Выбрать главу

Так что же случилось?

Портфель был его, он мгновенно узнал бы свой портфель среди тысячи чужих. Да и как мог бы попасть к нему в руки чужой портфель, если он по дороге от дома до канцелярии никуда ни на секунду не заходил? Он даже газеты утром не покупал, он хорошо это помнил. А потом портфель лежал перед ним на столе, все время был у него на глазах, а сам он ни разу не вставал со стула, пока не пришел рассыльный. Следовательно, чужая рука не могла его коснуться.

Но, если чужая рука не касалась его, как же объяснить исчезновение плана и замену его чужим, фальшивым?

Притом фальшивый план во многих отношениях был похож на настоящий: топографическая схема та же, а объяснения к условным знакам как будто написаны им самим, его почерком.

Не было только пунктирных линий — ими он обвел то место, где в первый раз увидел зеленый камень. Не было и красной звездочки — условного знака, который обозначал отправную точку в сложной системе подземной ориентировки.

Вместо красной звездочки и пунктиров план был испещрен маленькими красными кружочками. Одни указывали на глубокие участки реки, другие — на песчаные пляжи; вообще это была увеселительная топографическая схема, которую он не мог представить себе даже во сне.

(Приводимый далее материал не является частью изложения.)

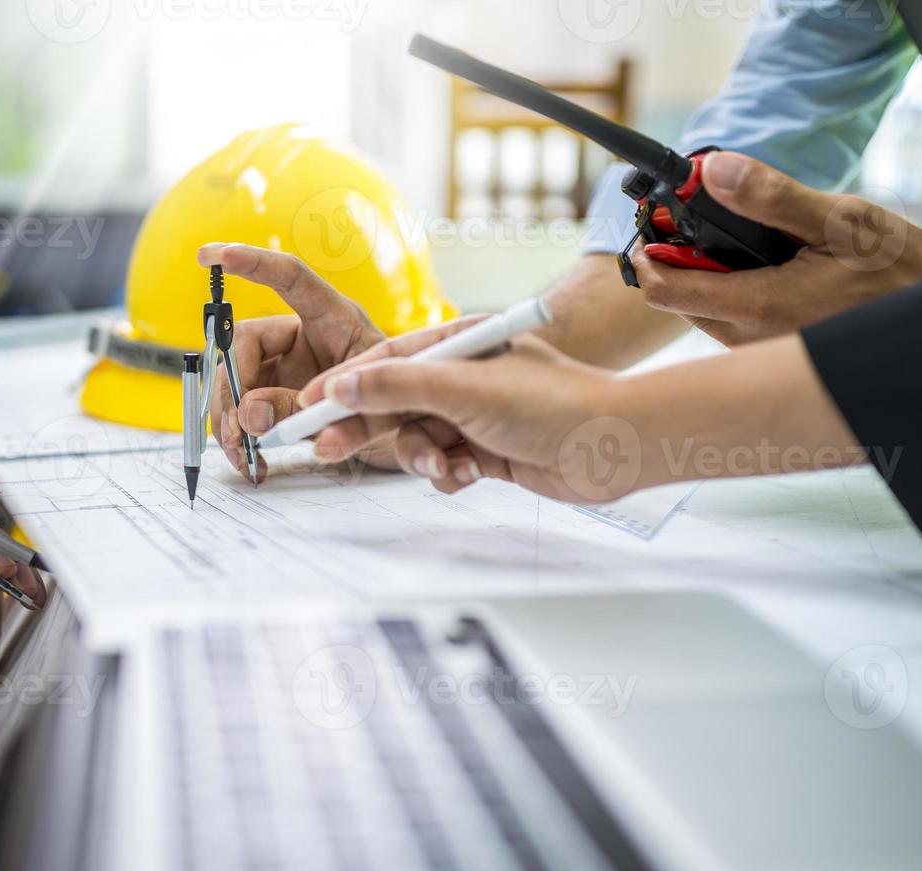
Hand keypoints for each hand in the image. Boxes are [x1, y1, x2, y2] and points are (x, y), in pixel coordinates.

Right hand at [195, 243, 481, 477]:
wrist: (448, 450)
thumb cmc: (421, 410)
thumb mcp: (377, 407)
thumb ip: (315, 405)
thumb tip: (250, 414)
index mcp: (336, 321)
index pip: (289, 279)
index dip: (252, 262)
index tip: (210, 253)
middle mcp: (310, 343)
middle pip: (246, 348)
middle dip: (231, 387)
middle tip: (234, 428)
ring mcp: (297, 376)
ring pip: (242, 388)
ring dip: (232, 422)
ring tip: (240, 454)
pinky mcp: (292, 411)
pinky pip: (254, 421)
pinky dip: (247, 445)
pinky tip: (251, 464)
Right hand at [296, 331, 633, 503]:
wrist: (614, 447)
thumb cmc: (550, 403)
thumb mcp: (463, 389)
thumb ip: (397, 387)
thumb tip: (339, 387)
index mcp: (460, 343)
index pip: (386, 360)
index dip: (343, 385)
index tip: (306, 408)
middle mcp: (466, 375)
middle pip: (395, 401)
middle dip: (365, 426)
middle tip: (325, 450)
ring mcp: (477, 414)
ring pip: (419, 439)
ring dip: (423, 457)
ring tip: (442, 467)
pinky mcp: (490, 451)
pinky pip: (446, 464)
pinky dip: (450, 474)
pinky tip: (469, 476)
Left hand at [630, 151, 921, 345]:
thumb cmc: (904, 277)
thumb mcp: (844, 221)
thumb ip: (772, 198)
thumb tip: (713, 171)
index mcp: (759, 307)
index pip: (663, 289)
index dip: (649, 251)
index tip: (657, 220)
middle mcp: (751, 342)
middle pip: (679, 300)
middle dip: (681, 258)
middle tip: (706, 216)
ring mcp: (763, 355)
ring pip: (706, 313)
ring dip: (711, 276)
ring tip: (749, 239)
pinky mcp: (778, 358)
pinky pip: (735, 325)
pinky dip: (737, 293)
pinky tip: (775, 268)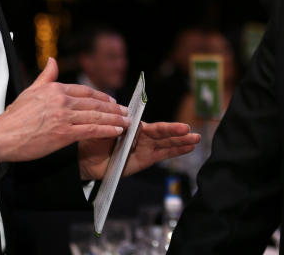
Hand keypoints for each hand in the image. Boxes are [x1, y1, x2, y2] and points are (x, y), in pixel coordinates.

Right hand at [0, 57, 130, 162]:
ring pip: (95, 116)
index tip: (111, 100)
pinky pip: (91, 130)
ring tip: (126, 121)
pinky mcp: (64, 133)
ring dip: (114, 118)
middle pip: (93, 102)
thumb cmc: (14, 116)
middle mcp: (62, 100)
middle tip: (125, 111)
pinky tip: (117, 131)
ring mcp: (64, 117)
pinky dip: (107, 130)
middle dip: (112, 107)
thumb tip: (52, 59)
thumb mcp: (30, 90)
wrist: (2, 135)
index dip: (100, 95)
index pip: (84, 90)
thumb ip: (46, 76)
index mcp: (55, 89)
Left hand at [78, 121, 199, 179]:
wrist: (87, 161)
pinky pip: (163, 154)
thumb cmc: (94, 141)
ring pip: (166, 143)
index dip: (159, 124)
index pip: (148, 123)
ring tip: (196, 138)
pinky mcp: (146, 159)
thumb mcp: (102, 131)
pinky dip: (176, 151)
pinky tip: (188, 147)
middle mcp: (142, 135)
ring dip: (181, 141)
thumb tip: (131, 123)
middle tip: (188, 129)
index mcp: (132, 125)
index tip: (169, 122)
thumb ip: (116, 126)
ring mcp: (145, 147)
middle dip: (175, 131)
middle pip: (161, 132)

И все-таки эта схема была фактом, и он нес этот факт в своем портфеле, а его плана не было, его план унесли куда-то невидимые силы. Унесли — но когда, как?

Накануне он работал над планом до поздней ночи. И так устал, что лег, не раздеваясь. Из тех последних минут, пока сон не свалил его, в памяти у него сохранились два его поступка: он положил папку с готовым планом в портфель и, прежде чем погасить лампу, вытряхнул за окно пепельницу — он не переносил запаха окурков и табачного пепла. И это было все.

Потом, когда сон уже сомкнул ему веки, в затуманенном сознании ожило знакомое чувство вины. Оно всегда появлялось у него, когда уже ничего нельзя было исправить: сделает что-нибудь некрасивое, плохое, а потом сам об этом жалеет и ругает себя. Вот и сейчас — вытряхнул целую кучу окурков во двор, прямо под окно, разве культурные люди так делают? «Культурные люди не бросают мусор в окно», — отругает его завтра Савка и вздохнет: «Эх, Андрей, ну что ты всегда меня перед мамой в такое положение ставишь? Неужели так трудно приучиться к порядку?»

Савка — это дочь хозяев квартиры. Ей девятнадцать лет, у нее легкомысленный носик и веселые глаза. Ему не хочется, чтобы эти глаза грустили, поэтому он готов выскочить в окно, собрать в горсть проклятые окурки и ладонью стереть пепел.

Да, он сейчас же это сделает... Но сон оказался сильнее его желания — только рука протянулась и повисла, коснувшись пальцами ковра.

А в открытое окно задувает прохладный ночной ветер, шелестит разбросанная по столу бумага. Большая белая луна блестит на зеленоватом шелку неба и наполняет комнату мягким матовым светом... И будто не белые листы бумаги шепчутся на столе, а шумит высокий дремучий лес. Узкая тропинка, устланная прелой листвой, вьется среди мохнатых стволов, теряется в кустах ежевики и папоротника, приводит в глубокий дол и исчезает за кучей камней. Вот и та яма, окруженная шиповником и боярышником, заросшая высокой, до колен, травой. Отсюда через сводчатое отверстие можно войти в длинную, темную штольню. Все ниже спускается эта штольня, ведет его в белый кружевной лес...

Разбудил Андрея резкий, тревожный звон будильника.

Голова была тяжелая — он слишком много курил ночью. Наскоро умывшись холодной водой, он взял портфель и, чтобы не будить хозяев, перелез через подоконник, спустился на вымощенную плитами дорожку, пересек двор и вышел на улицу.

Так, перебирая в уме все, что случилось со вчерашнего вечера до этого часа, он добрался до своего дома, но, прежде чем войти, прошелся несколько раз вдоль ограды — может быть, надеялся, что за эти несколько последних минут наваждение рассеется само собой. А может быть, дело было в другом: медлить его заставлял тот особый страх, который испытывает человек, бросая в решительную и ненадежную игру последний козырь. Последним козырем была вероятность, бесконечно малая вероятность найти на столе настоящий план.